In-person or online, no matter the format, just enrolling students for school is challenging because of the pandemic.
“Many may not be thinking about school right now. They may be thinking about, ‘How do I get my next meal? How do I find some shelter going forward?'” said Yaw Obeng, Hickman Mills’ superintendent.
At Hickman Mills, of the expected 5,600 students, so far only 69% have registered. Classes begin online Aug. 24.
“They are not registered in schools, so we don’t have any access to communicate with them and support them through this, as well,” Obeng said.
“Schools really rely on student enrollment for their funding,” said Tricia Johnson, of the United Way of Greater Kansas City.
Financial stress, housing, transient families and social distancing from COVID-19 drive the low numbers.
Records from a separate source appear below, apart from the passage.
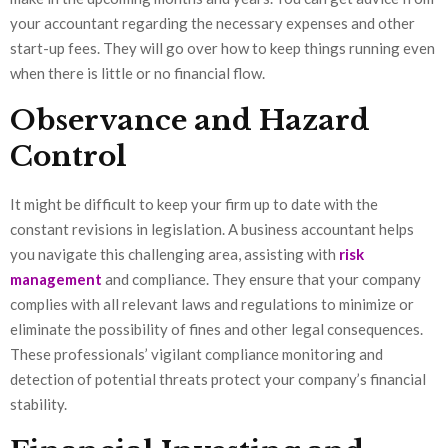
your accountant regarding the necessary expenses and other
start-up fees. They will go over how to keep things running even
when there is little or no financial flow.
Observance and Hazard
Control
It might be difficult to keep your firm up to date with the
constant revisions in legislation. A business accountant helps
you navigate this challenging area, assisting with
risk
management
and compliance. They ensure that your company
complies with all relevant laws and regulations to minimize or
eliminate the possibility of fines and other legal consequences.
These professionals’ vigilant compliance monitoring and
detection of potential threats protect your company’s financial
stability.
Others families could be weighing their options or have switched to home schooling.
“A lot of our students will already be behind and, if they don’t enroll, this is just going to exacerbate the academic disparities,” Johnson said.
In addition to the normal “summer slide” of forgetting past lessons, the United Way said this year there’s COVID slide. Many students missed 30% of school last year.
“Even if it takes us until September, October, we’ll make an effort to connect with all the students that we’re aware of and try to get them to school,” Obeng said.
Students can register online or in person. Every student at Hickman Mills will get a device for online learning. The school district provides free meals. Students who need Internet hot spots can get those from the district as well.